§ **Work order**
Print the rows exactly as they appear, starting at the line that contains "Жалбата и протестът имат" and ending at the line that contains "### Право на жалба или протест", with both of those lines included.

§ **Recorded information**

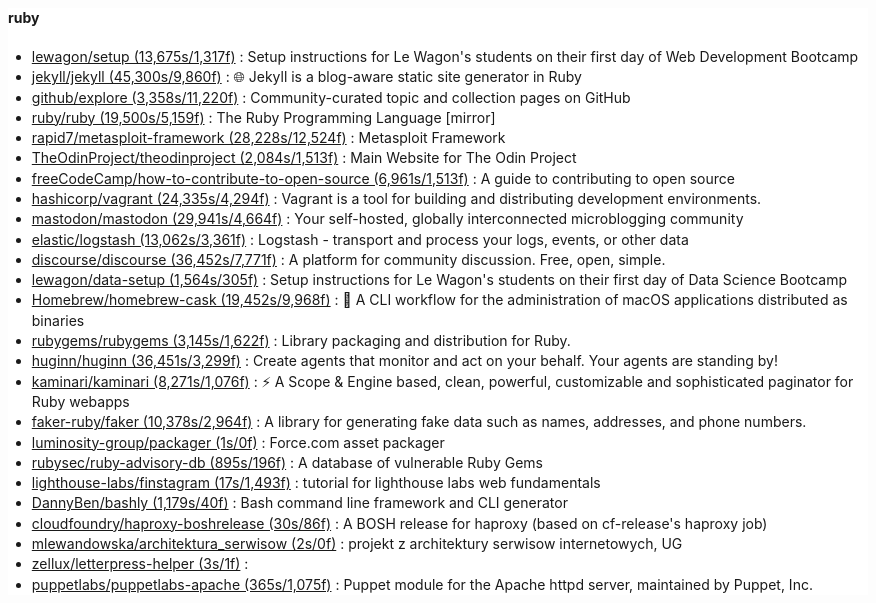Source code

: #### ruby
* [lewagon/setup (13,675s/1,317f)](https://github.com/lewagon/setup) : Setup instructions for Le Wagon's students on their first day of Web Development Bootcamp
* [jekyll/jekyll (45,300s/9,860f)](https://github.com/jekyll/jekyll) : 🌐 Jekyll is a blog-aware static site generator in Ruby
* [github/explore (3,358s/11,220f)](https://github.com/github/explore) : Community-curated topic and collection pages on GitHub
* [ruby/ruby (19,500s/5,159f)](https://github.com/ruby/ruby) : The Ruby Programming Language [mirror]
* [rapid7/metasploit-framework (28,228s/12,524f)](https://github.com/rapid7/metasploit-framework) : Metasploit Framework
* [TheOdinProject/theodinproject (2,084s/1,513f)](https://github.com/TheOdinProject/theodinproject) : Main Website for The Odin Project
* [freeCodeCamp/how-to-contribute-to-open-source (6,961s/1,513f)](https://github.com/freeCodeCamp/how-to-contribute-to-open-source) : A guide to contributing to open source
* [hashicorp/vagrant (24,335s/4,294f)](https://github.com/hashicorp/vagrant) : Vagrant is a tool for building and distributing development environments.
* [mastodon/mastodon (29,941s/4,664f)](https://github.com/mastodon/mastodon) : Your self-hosted, globally interconnected microblogging community
* [elastic/logstash (13,062s/3,361f)](https://github.com/elastic/logstash) : Logstash - transport and process your logs, events, or other data
* [discourse/discourse (36,452s/7,771f)](https://github.com/discourse/discourse) : A platform for community discussion. Free, open, simple.
* [lewagon/data-setup (1,564s/305f)](https://github.com/lewagon/data-setup) : Setup instructions for Le Wagon's students on their first day of Data Science Bootcamp
* [Homebrew/homebrew-cask (19,452s/9,968f)](https://github.com/Homebrew/homebrew-cask) : 🍻 A CLI workflow for the administration of macOS applications distributed as binaries
* [rubygems/rubygems (3,145s/1,622f)](https://github.com/rubygems/rubygems) : Library packaging and distribution for Ruby.
* [huginn/huginn (36,451s/3,299f)](https://github.com/huginn/huginn) : Create agents that monitor and act on your behalf. Your agents are standing by!
* [kaminari/kaminari (8,271s/1,076f)](https://github.com/kaminari/kaminari) : ⚡ A Scope & Engine based, clean, powerful, customizable and sophisticated paginator for Ruby webapps
* [faker-ruby/faker (10,378s/2,964f)](https://github.com/faker-ruby/faker) : A library for generating fake data such as names, addresses, and phone numbers.
* [luminosity-group/packager (1s/0f)](https://github.com/luminosity-group/packager) : Force.com asset packager
* [rubysec/ruby-advisory-db (895s/196f)](https://github.com/rubysec/ruby-advisory-db) : A database of vulnerable Ruby Gems
* [lighthouse-labs/finstagram (17s/1,493f)](https://github.com/lighthouse-labs/finstagram) : tutorial for lighthouse labs web fundamentals
* [DannyBen/bashly (1,179s/40f)](https://github.com/DannyBen/bashly) : Bash command line framework and CLI generator
* [cloudfoundry/haproxy-boshrelease (30s/86f)](https://github.com/cloudfoundry/haproxy-boshrelease) : A BOSH release for haproxy (based on cf-release's haproxy job)
* [mlewandowska/architektura_serwisow (2s/0f)](https://github.com/mlewandowska/architektura_serwisow) : projekt z architektury serwisow internetowych, UG
* [zellux/letterpress-helper (3s/1f)](https://github.com/zellux/letterpress-helper) : 
* [puppetlabs/puppetlabs-apache (365s/1,075f)](https://github.com/puppetlabs/puppetlabs-apache) : Puppet module for the Apache httpd server, maintained by Puppet, Inc.
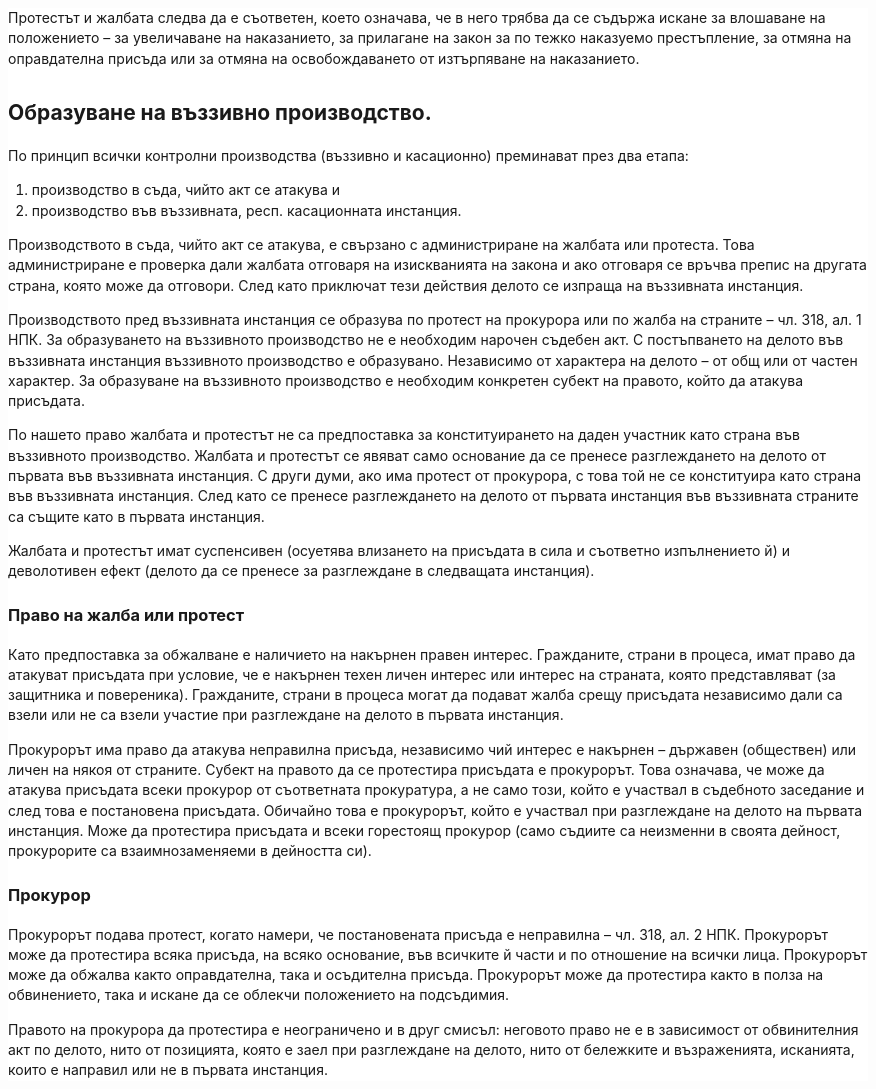 Протестът и жалбата следва да е съответен, което означава, че в него трябва да се съдържа искане за влошаване на положението – за увеличаване на наказанието, за прилагане на закон за по тежко наказуемо престъпление, за отмяна на оправдателна присъда или за отмяна на освобождаването от изтърпяване на наказанието.
## **Образуване на въззивно производство.** 
По принцип всички контролни производства (въззивно и касационно) преминават през два етапа:

1. производство в съда, чийто акт се атакува и
1. производство във въззивната, респ. касационната инстанция. 

Производството в съда, чийто акт се атакува, е свързано с администриране на жалбата или протеста. Това администриране е проверка дали жалбата отговаря на изискванията на закона и ако отговаря се връчва препис на другата страна, която може да отговори. След като приключат тези действия делото се изпраща на въззивната инстанция. 

Производството пред въззивната инстанция се образува по протест на прокурора или по жалба на страните – чл. 318, ал. 1 НПК. За образуването на въззивното производство не е необходим нарочен съдебен акт. С постъпването на делото във въззивната инстанция въззивното производство е образувано. Независимо от характера на делото – от общ или от частен характер. За образуване на въззивното производство е необходим конкретен субект на правото, който да атакува присъдата.

По нашето право жалбата и протестът не са предпоставка за конституирането на даден участник като страна във въззивното производство. Жалбата и протестът се явяват само основание да се пренесе разглеждането на делото от първата във въззивната инстанция. С други думи, ако има протест от прокурора, с това той не се конституира като страна във въззивната инстанция. След като се пренесе разглеждането на делото от първата инстанция във въззивната страните са същите като в първата инстанция.

Жалбата и протестът имат суспенсивен (осуетява влизането на присъдата в сила и съответно изпълнението й) и деволотивен ефект (делото да се пренесе за разглеждане в следващата инстанция).
### Право на жалба или протест 
Като предпоставка за обжалване е наличието на накърнен правен интерес. Гражданите, страни в процеса, имат право да атакуват присъдата при условие, че е накърнен техен личен интерес или интерес на страната, която представляват (за защитника и повереника). Гражданите, страни в процеса могат да подават жалба срещу присъдата независимо дали са взели или не са взели участие при разглеждане на делото в първата инстанция.

Прокурорът има право да атакува неправилна присъда, независимо чий интерес е накърнен – държавен (обществен) или личен на някоя от страните. Субект на правото да се протестира присъдата е прокурорът. Това означава, че може да атакува присъдата всеки прокурор от съответната прокуратура, а не само този, който е участвал в съдебното заседание и след това е постановена присъдата. Обичайно това е прокурорът, който е участвал при разглеждане на делото на първата инстанция. Може да протестира присъдата и всеки горестоящ прокурор (само съдиите са неизменни в своята дейност, прокурорите са взаимнозаменяеми в дейността си).
### Прокурор
Прокурорът подава протест, когато намери, че постановената присъда е неправилна – чл. 318, ал. 2 НПК. Прокурорът може да протестира всяка присъда, на всяко основание, във всичките й части и по отношение на всички лица. Прокурорът може да обжалва както оправдателна, така и осъдителна присъда. Прокурорът може да протестира както в полза на обвинението, така и искане да се облекчи положението на подсъдимия.

Правото на прокурора да протестира е неограничено и в друг смисъл: неговото право не е в зависимост от обвинителния акт по делото, нито от позицията, която е заел при разглеждане на делото, нито от бележките и възраженията, исканията, които е направил или не в първата инстанция.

§ **Solution to the problem**
Жалбата и протестът имат суспенсивен (осуетява влизането на присъдата в сила и съответно изпълнението й) и деволотивен ефект (делото да се пренесе за разглеждане в следващата инстанция).
### Право на жалба или протест 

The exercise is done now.